EXERCISE OBJECTIVE:
The full set of records must be set down verbatim.

[Stored entries]
== Segment start ==
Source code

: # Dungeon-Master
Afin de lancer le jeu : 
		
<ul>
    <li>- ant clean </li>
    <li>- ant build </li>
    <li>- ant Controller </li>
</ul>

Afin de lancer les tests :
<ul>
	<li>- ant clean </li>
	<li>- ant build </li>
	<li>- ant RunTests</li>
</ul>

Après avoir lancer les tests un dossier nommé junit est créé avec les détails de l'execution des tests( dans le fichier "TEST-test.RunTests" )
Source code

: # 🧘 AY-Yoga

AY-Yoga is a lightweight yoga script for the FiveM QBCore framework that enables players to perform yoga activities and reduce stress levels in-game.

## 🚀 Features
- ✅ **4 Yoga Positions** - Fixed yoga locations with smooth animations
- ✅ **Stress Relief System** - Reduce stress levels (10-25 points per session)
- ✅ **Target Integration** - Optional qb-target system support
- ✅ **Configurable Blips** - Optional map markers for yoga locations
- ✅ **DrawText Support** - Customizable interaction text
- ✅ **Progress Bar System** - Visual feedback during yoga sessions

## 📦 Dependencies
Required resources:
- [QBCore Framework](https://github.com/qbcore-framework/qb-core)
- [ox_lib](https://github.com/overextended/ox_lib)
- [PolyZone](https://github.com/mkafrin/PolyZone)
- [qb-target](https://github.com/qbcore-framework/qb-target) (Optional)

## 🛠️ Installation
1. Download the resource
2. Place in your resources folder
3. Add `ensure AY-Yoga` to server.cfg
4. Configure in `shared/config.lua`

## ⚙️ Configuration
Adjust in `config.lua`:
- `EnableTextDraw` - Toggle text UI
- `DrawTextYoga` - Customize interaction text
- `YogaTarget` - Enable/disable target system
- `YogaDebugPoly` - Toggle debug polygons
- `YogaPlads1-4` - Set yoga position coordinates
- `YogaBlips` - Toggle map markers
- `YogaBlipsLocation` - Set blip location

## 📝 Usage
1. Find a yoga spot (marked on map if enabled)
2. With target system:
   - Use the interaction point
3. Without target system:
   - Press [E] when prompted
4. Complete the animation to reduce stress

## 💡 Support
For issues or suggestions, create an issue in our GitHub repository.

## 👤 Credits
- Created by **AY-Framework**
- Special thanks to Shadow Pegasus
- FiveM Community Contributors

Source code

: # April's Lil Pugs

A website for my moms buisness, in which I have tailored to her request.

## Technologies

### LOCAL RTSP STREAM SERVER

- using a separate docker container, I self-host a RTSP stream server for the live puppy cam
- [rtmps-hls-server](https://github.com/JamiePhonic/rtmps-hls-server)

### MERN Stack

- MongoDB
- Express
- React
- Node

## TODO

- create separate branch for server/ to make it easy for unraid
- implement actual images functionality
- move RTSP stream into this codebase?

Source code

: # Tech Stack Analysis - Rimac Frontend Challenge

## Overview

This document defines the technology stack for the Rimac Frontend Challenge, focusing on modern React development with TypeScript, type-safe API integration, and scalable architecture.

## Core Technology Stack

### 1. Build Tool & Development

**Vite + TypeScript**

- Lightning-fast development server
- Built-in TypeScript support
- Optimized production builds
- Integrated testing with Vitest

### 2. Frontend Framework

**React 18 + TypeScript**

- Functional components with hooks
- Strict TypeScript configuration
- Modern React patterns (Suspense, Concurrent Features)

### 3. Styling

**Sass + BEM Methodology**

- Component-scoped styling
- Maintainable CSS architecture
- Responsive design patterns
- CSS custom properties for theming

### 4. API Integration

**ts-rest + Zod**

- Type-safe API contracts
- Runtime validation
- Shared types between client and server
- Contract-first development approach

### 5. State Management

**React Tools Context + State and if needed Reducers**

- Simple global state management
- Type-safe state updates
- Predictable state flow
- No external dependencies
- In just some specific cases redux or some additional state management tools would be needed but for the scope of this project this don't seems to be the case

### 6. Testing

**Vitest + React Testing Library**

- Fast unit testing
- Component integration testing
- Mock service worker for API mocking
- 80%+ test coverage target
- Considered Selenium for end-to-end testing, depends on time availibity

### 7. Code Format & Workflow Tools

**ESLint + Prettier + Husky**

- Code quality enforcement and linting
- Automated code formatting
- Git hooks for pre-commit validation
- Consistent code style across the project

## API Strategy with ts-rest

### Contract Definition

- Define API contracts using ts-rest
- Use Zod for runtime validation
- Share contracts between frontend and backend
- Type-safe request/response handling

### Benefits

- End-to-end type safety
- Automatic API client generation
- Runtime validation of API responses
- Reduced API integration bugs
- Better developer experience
== Segment end ==
WRITTEN RESPONSE:
Source code

: # Dungeon-Master
Afin de lancer le jeu : 
		
<ul>
    <li>- ant clean </li>
    <li>- ant build </li>
    <li>- ant Controller </li>
</ul>

Afin de lancer les tests :
<ul>
	<li>- ant clean </li>
	<li>- ant build </li>
	<li>- ant RunTests</li>
</ul>

Après avoir lancer les tests un dossier nommé junit est créé avec les détails de l'execution des tests( dans le fichier "TEST-test.RunTests" )
Source code

: # 🧘 AY-Yoga

AY-Yoga is a lightweight yoga script for the FiveM QBCore framework that enables players to perform yoga activities and reduce stress levels in-game.

## 🚀 Features
- ✅ **4 Yoga Positions** - Fixed yoga locations with smooth animations
- ✅ **Stress Relief System** - Reduce stress levels (10-25 points per session)
- ✅ **Target Integration** - Optional qb-target system support
- ✅ **Configurable Blips** - Optional map markers for yoga locations
- ✅ **DrawText Support** - Customizable interaction text
- ✅ **Progress Bar System** - Visual feedback during yoga sessions

## 📦 Dependencies
Required resources:
- [QBCore Framework](https://github.com/qbcore-framework/qb-core)
- [ox_lib](https://github.com/overextended/ox_lib)
- [PolyZone](https://github.com/mkafrin/PolyZone)
- [qb-target](https://github.com/qbcore-framework/qb-target) (Optional)

## 🛠️ Installation
1. Download the resource
2. Place in your resources folder
3. Add `ensure AY-Yoga` to server.cfg
4. Configure in `shared/config.lua`

## ⚙️ Configuration
Adjust in `config.lua`:
- `EnableTextDraw` - Toggle text UI
- `DrawTextYoga` - Customize interaction text
- `YogaTarget` - Enable/disable target system
- `YogaDebugPoly` - Toggle debug polygons
- `YogaPlads1-4` - Set yoga position coordinates
- `YogaBlips` - Toggle map markers
- `YogaBlipsLocation` - Set blip location

## 📝 Usage
1. Find a yoga spot (marked on map if enabled)
2. With target system:
   - Use the interaction point
3. Without target system:
   - Press [E] when prompted
4. Complete the animation to reduce stress

## 💡 Support
For issues or suggestions, create an issue in our GitHub repository.

## 👤 Credits
- Created by **AY-Framework**
- Special thanks to Shadow Pegasus
- FiveM Community Contributors

Source code

: # April's Lil Pugs

A website for my moms buisness, in which I have tailored to her request.

## Technologies

### LOCAL RTSP STREAM SERVER

- using a separate docker container, I self-host a RTSP stream server for the live puppy cam
- [rtmps-hls-server](https://github.com/JamiePhonic/rtmps-hls-server)

### MERN Stack

- MongoDB
- Express
- React
- Node

## TODO

- create separate branch for server/ to make it easy for unraid
- implement actual images functionality
- move RTSP stream into this codebase?

Source code

: # Tech Stack Analysis - Rimac Frontend Challenge

## Overview

This document defines the technology stack for the Rimac Frontend Challenge, focusing on modern React development with TypeScript, type-safe API integration, and scalable architecture.

## Core Technology Stack

### 1. Build Tool & Development

**Vite + TypeScript**

- Lightning-fast development server
- Built-in TypeScript support
- Optimized production builds
- Integrated testing with Vitest

### 2. Frontend Framework

**React 18 + TypeScript**

- Functional components with hooks
- Strict TypeScript configuration
- Modern React patterns (Suspense, Concurrent Features)

### 3. Styling

**Sass + BEM Methodology**

- Component-scoped styling
- Maintainable CSS architecture
- Responsive design patterns
- CSS custom properties for theming

### 4. API Integration

**ts-rest + Zod**

- Type-safe API contracts
- Runtime validation
- Shared types between client and server
- Contract-first development approach

### 5. State Management

**React Tools Context + State and if needed Reducers**

- Simple global state management
- Type-safe state updates
- Predictable state flow
- No external dependencies
- In just some specific cases redux or some additional state management tools would be needed but for the scope of this project this don't seems to be the case

### 6. Testing

**Vitest + React Testing Library**

- Fast unit testing
- Component integration testing
- Mock service worker for API mocking
- 80%+ test coverage target
- Considered Selenium for end-to-end testing, depends on time availibity

### 7. Code Format & Workflow Tools

**ESLint + Prettier + Husky**

- Code quality enforcement and linting
- Automated code formatting
- Git hooks for pre-commit validation
- Consistent code style across the project

## API Strategy with ts-rest

### Contract Definition

- Define API contracts using ts-rest
- Use Zod for runtime validation
- Share contracts between frontend and backend
- Type-safe request/response handling

### Benefits

- End-to-end type safety
- Automatic API client generation
- Runtime validation of API responses
- Reduced API integration bugs
- Better developer experience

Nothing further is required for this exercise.